Mascherina sulla bocca, benda nera sugli occhi e cartellone ai piedi: ha girato il centro storico di Firenze cercando di attirare l’attenzione. Il video, cliccatissimo, ha fatto il giro del mondo. Ha ricevuto quanto meno curiosità col suo sit in itinerante, "ma anche una marea di abbracci di persone che attraverso il contatto fisico mi hanno voluto dire che non avevano paura di me, che volevano far crollare il muro di diffidenza e ignoranza". Col suo amico Francesco Xia è il promotore da anni dell’associazione ’Unione giovani italocinesi’ per una vera integrazione.

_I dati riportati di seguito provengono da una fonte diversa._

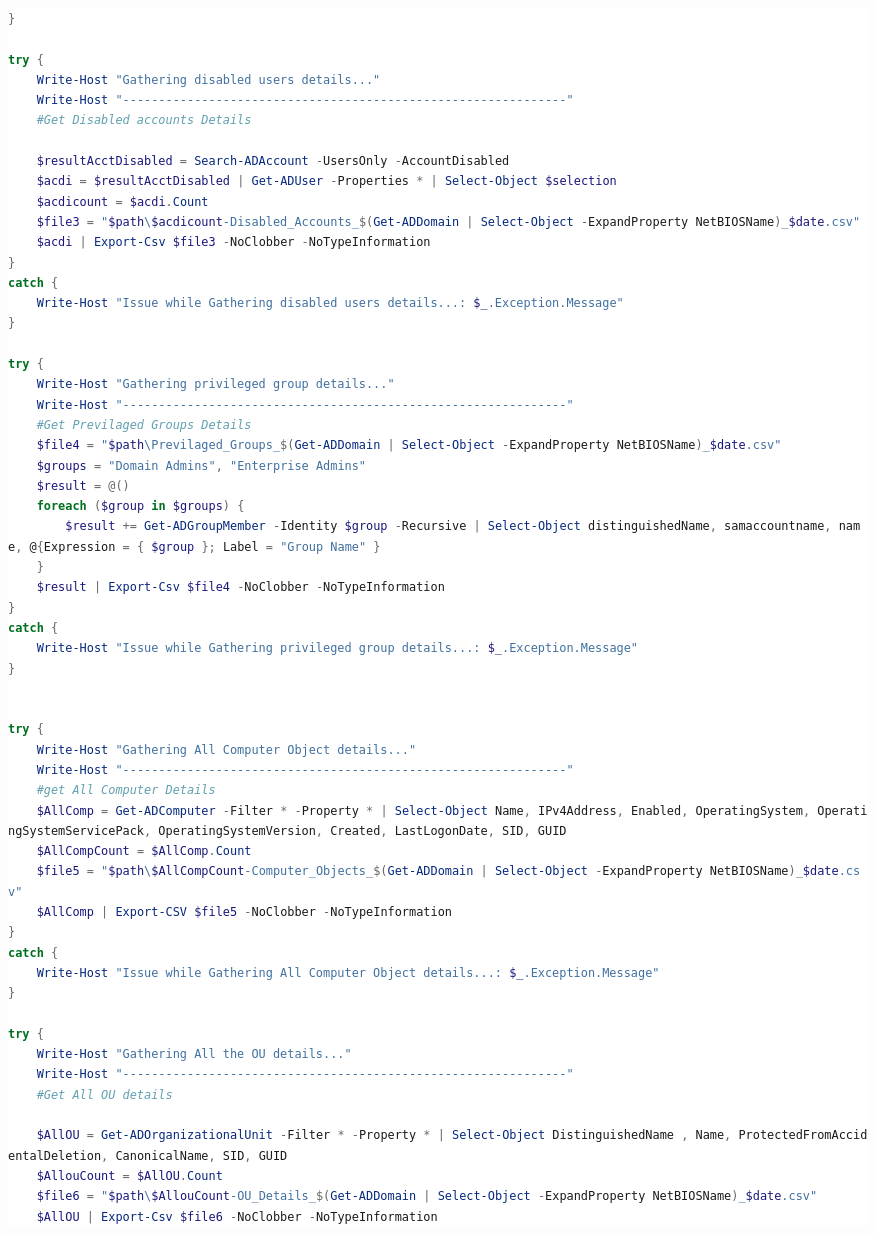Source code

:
 ```powershell
}

try {
    Write-Host "Gathering disabled users details..."
    Write-Host "--------------------------------------------------------------"
    #Get Disabled accounts Details

    $resultAcctDisabled = Search-ADAccount -UsersOnly -AccountDisabled
    $acdi = $resultAcctDisabled | Get-ADUser -Properties * | Select-Object $selection
    $acdicount = $acdi.Count
    $file3 = "$path\$acdicount-Disabled_Accounts_$(Get-ADDomain | Select-Object -ExpandProperty NetBIOSName)_$date.csv"
    $acdi | Export-Csv $file3 -NoClobber -NoTypeInformation
}
catch {
    Write-Host "Issue while Gathering disabled users details...: $_.Exception.Message"
}

try {
    Write-Host "Gathering privileged group details..."
    Write-Host "--------------------------------------------------------------"
    #Get Previlaged Groups Details
    $file4 = "$path\Previlaged_Groups_$(Get-ADDomain | Select-Object -ExpandProperty NetBIOSName)_$date.csv"
    $groups = "Domain Admins", "Enterprise Admins"
    $result = @()
    foreach ($group in $groups) {
        $result += Get-ADGroupMember -Identity $group -Recursive | Select-Object distinguishedName, samaccountname, name, @{Expression = { $group }; Label = "Group Name" }
    }
    $result | Export-Csv $file4 -NoClobber -NoTypeInformation
}
catch {
    Write-Host "Issue while Gathering privileged group details...: $_.Exception.Message"
}


try {
    Write-Host "Gathering All Computer Object details..."
    Write-Host "--------------------------------------------------------------"
    #get All Computer Details
    $AllComp = Get-ADComputer -Filter * -Property * | Select-Object Name, IPv4Address, Enabled, OperatingSystem, OperatingSystemServicePack, OperatingSystemVersion, Created, LastLogonDate, SID, GUID
    $AllCompCount = $AllComp.Count
    $file5 = "$path\$AllCompCount-Computer_Objects_$(Get-ADDomain | Select-Object -ExpandProperty NetBIOSName)_$date.csv"
    $AllComp | Export-CSV $file5 -NoClobber -NoTypeInformation
}
catch {
    Write-Host "Issue while Gathering All Computer Object details...: $_.Exception.Message"
}

try {
    Write-Host "Gathering All the OU details..."
    Write-Host "--------------------------------------------------------------"
    #Get All OU details

    $AllOU = Get-ADOrganizationalUnit -Filter * -Property * | Select-Object DistinguishedName , Name, ProtectedFromAccidentalDeletion, CanonicalName, SID, GUID
    $AllouCount = $AllOU.Count
    $file6 = "$path\$AllouCount-OU_Details_$(Get-ADDomain | Select-Object -ExpandProperty NetBIOSName)_$date.csv"
    $AllOU | Export-Csv $file6 -NoClobber -NoTypeInformation
```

"E ora dobbiamo fare i conti anche con questa ignoranza strisciante che punta il dito contro qualsiasi cinese, anche se nato qui o residente in Italia, da una vita con nessun contatto con l’Oriente". Non si è tirato indietro il sindaco di Firenze, Dario Nardella, lanciando l’hashtag su twitter #AbbracciaUnCinese per esprimere solidarietà alla comunità.

"Non è accettabile il terrorismo psicologico e lo sciacallaggio che alcuni fanno per trovare soltanto una scusa per l’odio e l’esclusione. Invece noi siamo vicini alla comunità cinese in questa battaglia comune". Anche la Chiesa fiorentina si è fatta sentire: "È indispensabile, partendo da chi ha responsabilità pubbliche, ripensare ai propri comportamenti, per aggredire con determinazione il virus dell’insensatezza che porta ad assumere atteggiamenti irrazionali e offensivi, spesso trattando con crudele cattiveria persone che, pur avendo un colore diverso della pelle, condividono con noi la stessa fragilità e la stessa paura", ha detto don Giovanni Momigli, direttore dell’ufficio diocesano di pastorale sociale e del lavoro della diocesi di Firenze, ex parroco proprio di San Donnino.

E Prato, città che accoglie la comunità cinese più grande d’Italia (oltre 25mila residenti) non poteva rimanere insensibile. Una campagna su Instagram è stata lanciata dagli studenti dell’istituto tecnico professionale Dagomari: #viralicontroilvirus alla luce "degli episodi discriminatori contro i cittadini cinesi in questi giorni". E anche i giornalisti di Qn-La Nazione hanno dato il loro abbraccio concreto alla comunità cinese. Martedì sera una rappresentanza guidata dalla direttrice de La Nazione, Agnese Pini, ha cenato nel ristorante "Fujiyama" gestito da commercianti cinesi. I giornalisti unici clienti con la voglia di dire "Amici cinesi, non siete soli".